Mr Peres was in Ankara to discuss a number of issues including Israel's plans to purchase drinking water from the Turks. The two regional allies have been negotiating for some time to sign a contract for Israel to buy water from the Manavgat river, which flows to the Mediterranean near the southern Turkish port of Antalya.
Mr Peres, the first member of Mr Ariel Sharon's government to visit Turkey, is scheduled to leave Ankara today.
He described the Israeli strikes as defensive. "The message is . . . please stop shelling," he said.
Mr Peres, a Nobel peace laureate in 1994 for his efforts to end the Israeli-Arab conflict, rejected Palestinian Authority accusations that Israel had declared war with its latest raids. "The peace process is not dying. It remains alive," he said. "Only negotiations can solve the problems. Once terror subsides, we will return to the peace talks."
Meanwhile, senior Israeli and Palestinian security officials will meet on Wednesday to renew attempts to put an end to six months of violence in the West Bank and Gaza Strip, a Palestinian official said on Tuesday.
The official said the meeting would be boycotted by Palestinian preventive security chief in the Gaza Strip, Mr Mohammad Dahlan, after last week's incident in which Israeli soldiers shot at his car and wounded two of his bodyguards. They were returning to Gaza from a US-arranged security meeting.
Mr Peres, who started his two-day visit to Turkey yesterday, met his Turkish counterpart, Mr Ismail Cem, the Prime Minister, Mr Bulent Ecevit, and President Ahmet Necdet Sezer during the day.
Turkey has been Israel's main regional ally since 1996 when the two signed a military co-operation accord, much to the anger of most Arab countries and Iran. But Turkey also backs Palestinians' demand for statehood and maintains full diplomatic relations with them.
Meanwhile a spokesman for the Israeli Prime Minister, Mr Ariel Sharon, said Israel would strike without warning against Palestinians deemed to be involved in the "flagrant escalation" of violence.
"We are not going to announce every time we are going to respond, neither are we going to say what will be the response," Mr Raanan Gissin said. "But you can rest assured that to this kind of flagrant escalation in the shooting and fighting we will find the proper response to stop it and there will be no immunity."
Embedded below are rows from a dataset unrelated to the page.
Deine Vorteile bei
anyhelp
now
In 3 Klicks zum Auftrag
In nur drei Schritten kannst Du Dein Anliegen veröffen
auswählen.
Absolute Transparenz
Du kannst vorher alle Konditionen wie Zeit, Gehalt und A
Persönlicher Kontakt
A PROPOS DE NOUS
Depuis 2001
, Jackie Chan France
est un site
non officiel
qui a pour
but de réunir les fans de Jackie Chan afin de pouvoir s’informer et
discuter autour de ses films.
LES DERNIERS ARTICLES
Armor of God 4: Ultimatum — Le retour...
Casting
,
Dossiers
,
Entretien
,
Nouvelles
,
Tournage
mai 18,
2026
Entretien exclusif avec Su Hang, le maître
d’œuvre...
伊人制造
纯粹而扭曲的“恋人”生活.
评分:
Mr Gissin said Palestinians had fired over 50 mortar bombs against Israeli targets over the past several days and insisted that Israel would hit back at those responsible.
"Those who fire them will be punished and those who aid and abet them and those who allow the use of areas under their control to launch their fire, will also bear the full responsibility."
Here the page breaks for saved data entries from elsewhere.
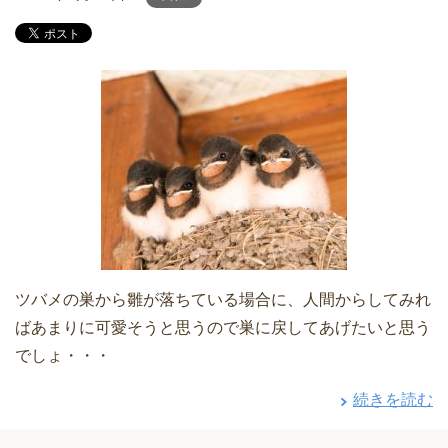
ツバメの巣から雛が落ちている場合に、人間からしてみれ
ばあまりに可愛そうと思うので巣に戻してあげたいと思う
でしょ・・・
続きを読む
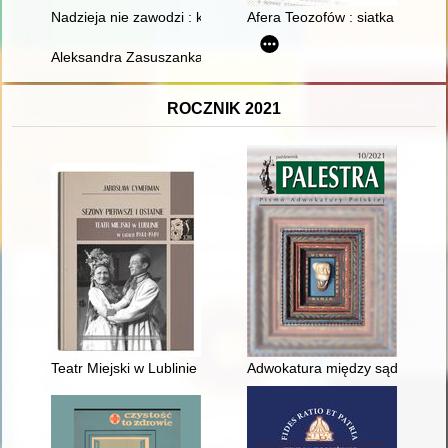
Nadzieja nie zawodzi : księga pamiątkowa na 40-lecie święceń 
Afera Teozofów : siatka wywia
Aleksandra Zasuszanka-Dobrowolska (1906-1989) : życie i dzia
ROCZNIK 2021
Teatr Miejski w Lublinie (1944-1949) : źródła - nieznane fakty -
Adwokatura między sądem tajny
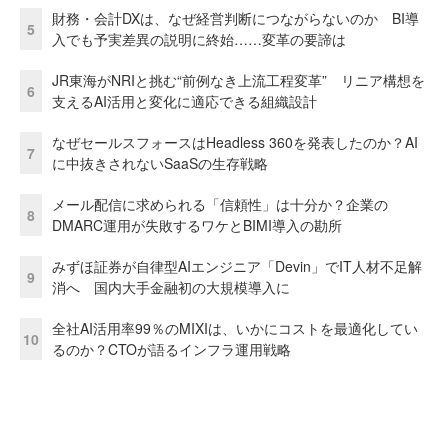
財務・会計DXは、なぜ経営判断につながらないのか BI導
5
入でも予実差異の説明に終始……変革の要諦は
JR東海がNRIと挑む“前例なき上流工程変革” リニア構想を
6
支えるAI活用と変化に適応できる組織設計
なぜセールスフォースはHeadless 360を発表したのか？AI
7
に中抜きされないSaaSの生存戦略
メール配信に求められる「信頼性」は十分か？企業の
8
DMARC運用が失敗するワケとBIMI導入の勘所
みずほ証券が自律型AIエンジニア「Devin」でIT人材不足解
9
消へ 国内大手金融初の大規模導入に
全社AI活用率99％のMIXIは、いかにコストを最適化してい
10
るのか？CTOが語るインフラ運用戦略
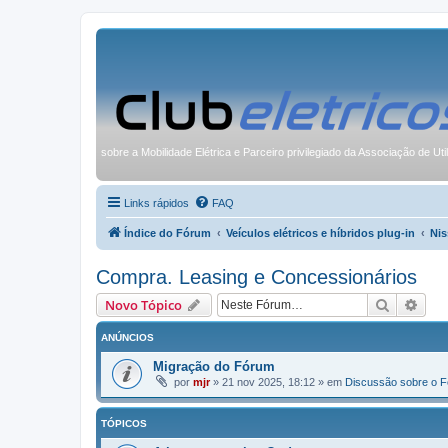
sobre a Mobilidade Elétrica e Parceiro privilegiado da Associação de Uti
Links rápidos
FAQ
Índice do Fórum
Veículos elétricos e híbridos plug-in
Nis
Compra. Leasing e Concessionários
Pesquisa
Pesq
Novo Tópico
ANÚNCIOS
Migração do Fórum
por
mjr
»
21 nov 2025, 18:12
» em
Discussão sobre o 
TÓPICOS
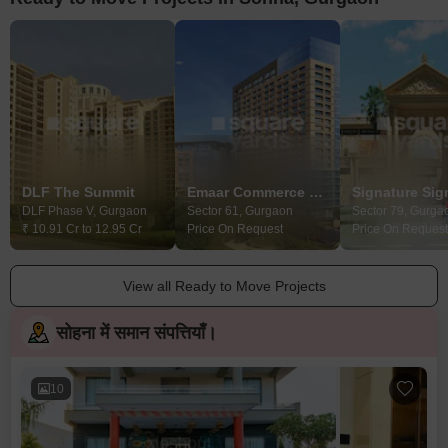
DLF The Summit
Emaar Commerce Park
DLF Phase V, Gurgaon
Sector 61, Gurgaon
Sector 79, Gurga
₹ 10.91 Cr to 12.95 Cr
Price On Request
Price On Request
View all Ready to Move Projects
सोहना में समान संपत्तियाँ।
10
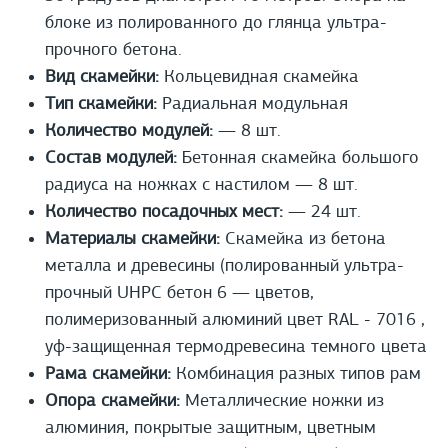
блоке из полированного до глянца ультра-
прочного бетона.
Вид скамейки:
Кольцевидная скамейка
Тип скамейки:
Радиальная модульная
Количество модулей:
— 8 шт.
Состав модулей:
Бетонная скамейка большого
радиуса на ножках с настилом — 8 шт.
Количество посадочных мест:
— 24 шт.
Материалы скамейки:
Скамейка из бетона
металла и древесины (полированный ультра-
прочный UHPС бетон 6 — цветов,
полимеризованный алюминий цвет RAL - 7016 ,
уф-защищенная термодревесина темного цвета
Рама скамейки:
Комбинация разных типов рам
Опора скамейки:
Металлические ножки из
алюминия, покрытые защитным, цветным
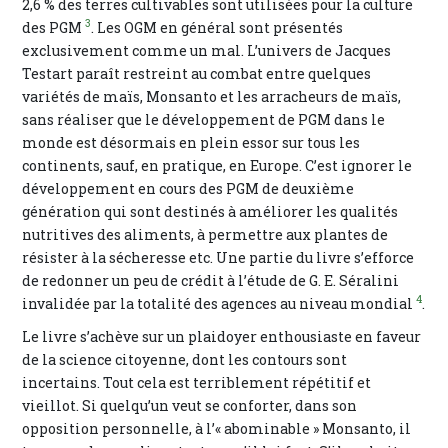
2,6 % des terres cultivables sont utilisées pour la culture
3
des PGM
. Les OGM en général sont présentés
exclusivement comme un mal. L’univers de Jacques
Testart paraît restreint au combat entre quelques
variétés de maïs, Monsanto et les arracheurs de maïs,
sans réaliser que le développement de PGM dans le
monde est désormais en plein essor sur tous les
continents, sauf, en pratique, en Europe. C’est ignorer le
développement en cours des PGM de deuxième
génération qui sont destinés à améliorer les qualités
nutritives des aliments, à permettre aux plantes de
résister à la sécheresse etc. Une partie du livre s’efforce
de redonner un peu de crédit à l’étude de G. E. Séralini
4
invalidée par la totalité des agences au niveau mondial
.
Le livre s’achève sur un plaidoyer enthousiaste en faveur
de la science citoyenne, dont les contours sont
incertains. Tout cela est terriblement répétitif et
vieillot. Si quelqu’un veut se conforter, dans son
opposition personnelle, à l’« abominable » Monsanto, il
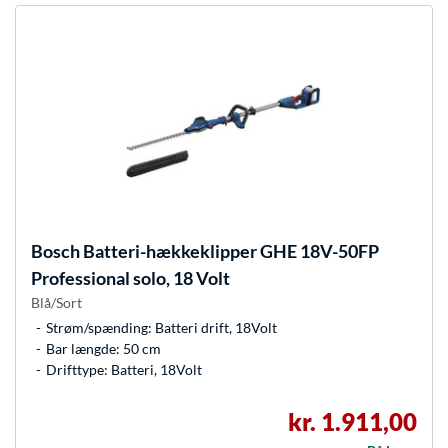
Bosch
Batteri-hækkeklipper GHE 18V-50FP
Professional solo, 18 Volt
Blå/Sort
Strøm/spænding: Batteri drift, 18Volt
Bar længde: 50 cm
Drifttype: Batteri, 18Volt
kr. 1.911,00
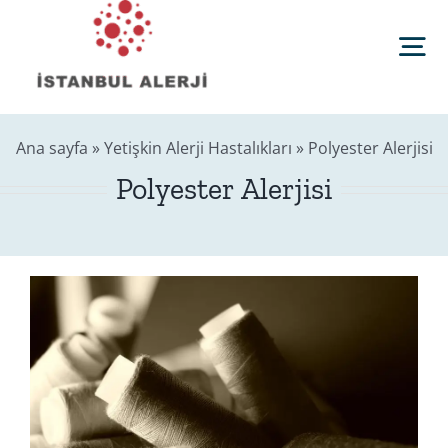
Skip
to
Tog
content
Nav
Anasayfa
Ana sayfa
»
Yetişkin Alerji Hastalıkları
»
Polyester Alerjisi
Polyester Alerjisi
Sağlık Rehberi
Editörler
Blog
İletişim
Mr Gissin said the Palestinian targets hit by Israel were frequent sources of anti-Israel mortar fire, adding that Israeli retaliatory attacks were intended to force Palestinians to resume security ties with Israel.
"We hope very much that as a result of this response, the Palestinian Authority will realise that they are moving toward a dead end. The only resolution is to renew the security co-ordination," Mr Gissin said.
The six-month-old Palestinian uprising against Israel's 34year occupation of the West Bank and Gaza Strip has developed into an escalating cycle of strike and counter-strike, with each side accusing the other of responsibility.
Israeli military radio also announced yesterday that a former Israeli justice minister, Mr Yossi Beilin, and the Palestinian leader, Mr Yasser Arafat, would meet today.
On April 4th, a Labour deputy, Ms Colette Avital, and the two Meretz parliamentary deputies Ms Zehava Galon and Ms Naomi Hazan, met Mr Arafat to discuss means of putting an end to the violence and resuming negotiations. Two days earlier, a Labour MP, Mr Yossi Katz, had also met the Palestinian leader in Ramallah and suggested a two-week ceasefire.
Mr Beilin and Mr Mahmud Abbas, alias Abu Mazen, the secretary general of the PLO executive committee, both contributed to the drafting of the 1993 Oslo accords, granting the Palestinians limited autonomy.